Em França, mesmo as pessoas que já estiveram infetadas, vão ser vacinadas de acordo com o esquemas de prioridade. Em Portugal, quem já esteve infetado com o SARS-CoV-2 não foi incluído na primeira fase da campanha de vacinação.

OMS mantém recomendação de duas doses

A Organização Mundial da Saúde (OMS) mantém a orientação da toma de duas doses das vacinas para a Covid-19, apesar de a autoridade sanitária francesa ter recomendado esta sexta-feira a administração de uma dose às pessoas que já estiveram infetadas.

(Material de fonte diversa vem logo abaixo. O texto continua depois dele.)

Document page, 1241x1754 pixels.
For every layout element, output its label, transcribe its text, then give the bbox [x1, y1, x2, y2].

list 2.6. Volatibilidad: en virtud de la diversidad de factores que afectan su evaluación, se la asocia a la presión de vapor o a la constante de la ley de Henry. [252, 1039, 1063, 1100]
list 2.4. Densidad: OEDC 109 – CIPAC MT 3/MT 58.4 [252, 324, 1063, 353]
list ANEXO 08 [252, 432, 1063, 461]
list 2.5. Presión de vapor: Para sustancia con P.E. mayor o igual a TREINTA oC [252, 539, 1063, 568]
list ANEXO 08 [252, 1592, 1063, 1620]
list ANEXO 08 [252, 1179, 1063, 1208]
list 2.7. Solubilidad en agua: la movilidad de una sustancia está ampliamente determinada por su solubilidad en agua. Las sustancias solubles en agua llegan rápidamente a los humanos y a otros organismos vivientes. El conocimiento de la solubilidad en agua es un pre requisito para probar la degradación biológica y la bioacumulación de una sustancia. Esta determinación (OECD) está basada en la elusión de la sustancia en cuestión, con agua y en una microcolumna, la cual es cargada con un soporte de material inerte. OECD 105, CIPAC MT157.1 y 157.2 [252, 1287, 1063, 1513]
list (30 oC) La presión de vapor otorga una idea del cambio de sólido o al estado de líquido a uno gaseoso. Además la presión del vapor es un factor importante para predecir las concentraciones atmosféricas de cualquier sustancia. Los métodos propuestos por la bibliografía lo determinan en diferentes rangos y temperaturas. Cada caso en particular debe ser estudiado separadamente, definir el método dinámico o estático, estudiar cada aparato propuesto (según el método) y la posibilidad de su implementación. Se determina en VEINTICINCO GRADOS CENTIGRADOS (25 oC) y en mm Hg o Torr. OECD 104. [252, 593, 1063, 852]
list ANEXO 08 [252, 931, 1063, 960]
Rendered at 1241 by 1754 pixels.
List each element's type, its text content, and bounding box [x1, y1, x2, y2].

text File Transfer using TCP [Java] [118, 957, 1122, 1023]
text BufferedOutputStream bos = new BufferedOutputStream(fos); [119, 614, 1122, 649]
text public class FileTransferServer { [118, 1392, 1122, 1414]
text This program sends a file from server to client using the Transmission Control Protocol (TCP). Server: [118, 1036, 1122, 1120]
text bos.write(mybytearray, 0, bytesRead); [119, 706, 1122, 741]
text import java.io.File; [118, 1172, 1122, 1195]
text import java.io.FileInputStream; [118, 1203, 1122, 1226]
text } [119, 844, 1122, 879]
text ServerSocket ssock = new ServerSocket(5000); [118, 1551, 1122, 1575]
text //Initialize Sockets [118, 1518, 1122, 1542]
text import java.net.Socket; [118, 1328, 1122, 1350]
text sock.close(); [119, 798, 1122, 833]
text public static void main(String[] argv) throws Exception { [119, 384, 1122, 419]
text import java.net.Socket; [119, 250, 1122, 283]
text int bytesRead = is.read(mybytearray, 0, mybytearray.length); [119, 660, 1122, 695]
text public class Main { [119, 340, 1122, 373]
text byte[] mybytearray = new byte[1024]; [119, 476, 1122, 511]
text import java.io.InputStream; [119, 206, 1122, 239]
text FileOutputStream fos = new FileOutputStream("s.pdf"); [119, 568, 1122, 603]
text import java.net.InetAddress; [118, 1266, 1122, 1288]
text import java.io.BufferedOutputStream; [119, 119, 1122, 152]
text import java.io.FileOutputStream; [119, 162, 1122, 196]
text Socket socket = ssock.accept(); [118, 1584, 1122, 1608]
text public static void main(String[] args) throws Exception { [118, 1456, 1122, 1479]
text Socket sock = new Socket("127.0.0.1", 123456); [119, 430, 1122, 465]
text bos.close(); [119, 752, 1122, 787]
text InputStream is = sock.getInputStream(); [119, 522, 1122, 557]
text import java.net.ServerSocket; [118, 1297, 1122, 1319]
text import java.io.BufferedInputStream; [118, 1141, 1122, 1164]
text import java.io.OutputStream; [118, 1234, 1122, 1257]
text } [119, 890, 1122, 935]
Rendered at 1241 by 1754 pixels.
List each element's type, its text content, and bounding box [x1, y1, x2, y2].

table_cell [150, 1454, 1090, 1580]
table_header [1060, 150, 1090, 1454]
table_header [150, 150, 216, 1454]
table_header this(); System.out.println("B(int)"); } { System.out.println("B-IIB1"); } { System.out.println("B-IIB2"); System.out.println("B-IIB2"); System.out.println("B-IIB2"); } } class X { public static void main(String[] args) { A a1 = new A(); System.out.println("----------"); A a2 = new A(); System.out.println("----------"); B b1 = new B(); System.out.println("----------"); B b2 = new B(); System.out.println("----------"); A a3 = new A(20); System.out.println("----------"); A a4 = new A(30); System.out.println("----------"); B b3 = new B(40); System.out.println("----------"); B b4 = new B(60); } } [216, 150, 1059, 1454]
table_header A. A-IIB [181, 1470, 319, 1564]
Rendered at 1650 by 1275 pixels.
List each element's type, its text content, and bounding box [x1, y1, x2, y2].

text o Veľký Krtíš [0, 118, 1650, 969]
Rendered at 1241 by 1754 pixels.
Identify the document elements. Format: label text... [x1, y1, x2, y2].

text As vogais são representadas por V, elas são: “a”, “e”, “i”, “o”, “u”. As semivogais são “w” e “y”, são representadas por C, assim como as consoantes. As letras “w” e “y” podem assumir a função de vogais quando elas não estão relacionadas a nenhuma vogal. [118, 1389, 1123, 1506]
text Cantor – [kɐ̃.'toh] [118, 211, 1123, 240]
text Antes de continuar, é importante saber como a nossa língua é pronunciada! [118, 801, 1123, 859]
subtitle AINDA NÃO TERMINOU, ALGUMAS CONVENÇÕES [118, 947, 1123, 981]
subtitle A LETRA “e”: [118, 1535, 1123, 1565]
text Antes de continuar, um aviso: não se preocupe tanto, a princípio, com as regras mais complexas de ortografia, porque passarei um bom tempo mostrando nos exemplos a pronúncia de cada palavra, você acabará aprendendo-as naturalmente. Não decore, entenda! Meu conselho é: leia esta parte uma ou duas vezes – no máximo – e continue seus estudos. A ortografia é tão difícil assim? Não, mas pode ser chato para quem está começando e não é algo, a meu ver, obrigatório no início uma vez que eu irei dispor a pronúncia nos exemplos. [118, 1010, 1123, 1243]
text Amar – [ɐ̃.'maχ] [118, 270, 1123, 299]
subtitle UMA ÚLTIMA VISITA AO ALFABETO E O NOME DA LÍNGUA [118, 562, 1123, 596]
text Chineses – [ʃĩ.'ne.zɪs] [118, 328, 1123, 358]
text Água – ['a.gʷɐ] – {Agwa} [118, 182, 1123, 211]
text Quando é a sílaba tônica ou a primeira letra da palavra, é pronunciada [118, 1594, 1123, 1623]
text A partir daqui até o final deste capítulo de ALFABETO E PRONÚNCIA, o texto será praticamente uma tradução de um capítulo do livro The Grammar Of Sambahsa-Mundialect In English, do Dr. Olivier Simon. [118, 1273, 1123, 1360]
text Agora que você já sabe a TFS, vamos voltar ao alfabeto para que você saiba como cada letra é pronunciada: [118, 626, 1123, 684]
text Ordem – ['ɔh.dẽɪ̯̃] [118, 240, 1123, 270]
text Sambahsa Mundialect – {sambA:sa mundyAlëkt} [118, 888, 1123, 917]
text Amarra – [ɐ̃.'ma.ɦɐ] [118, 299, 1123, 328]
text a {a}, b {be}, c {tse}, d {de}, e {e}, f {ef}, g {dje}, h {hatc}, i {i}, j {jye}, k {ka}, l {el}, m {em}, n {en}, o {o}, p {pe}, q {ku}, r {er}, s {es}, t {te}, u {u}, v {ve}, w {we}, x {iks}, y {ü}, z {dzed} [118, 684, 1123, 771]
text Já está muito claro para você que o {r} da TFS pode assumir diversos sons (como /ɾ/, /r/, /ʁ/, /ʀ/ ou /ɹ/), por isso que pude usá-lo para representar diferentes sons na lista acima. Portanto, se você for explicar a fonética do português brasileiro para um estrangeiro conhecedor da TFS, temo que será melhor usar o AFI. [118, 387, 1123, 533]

Na habitual videoconferência de imprensa sobre a evolução da pandemia da Covid-19, a cientista-chefe da OMS, Soumya Swaminathan, disse, respondendo a uma pergunta sobre a recomendação francesa, que “as diretrizes” da organização continuam a ser o uso de duas doses, apesar de os países procurarem “otimizar” a inoculação perante a “escassez de vacinas”.

Soumya Swaminathan assinalou que são necessários “mais estudos” para se perceber se a primeira dose pode atuar como “um reforço” da imunidade à Covid-19 para as pessoas infetadas, que desenvolveram naturalmente anticorpos contra o novo coronavírus, o SARS-CoV-2.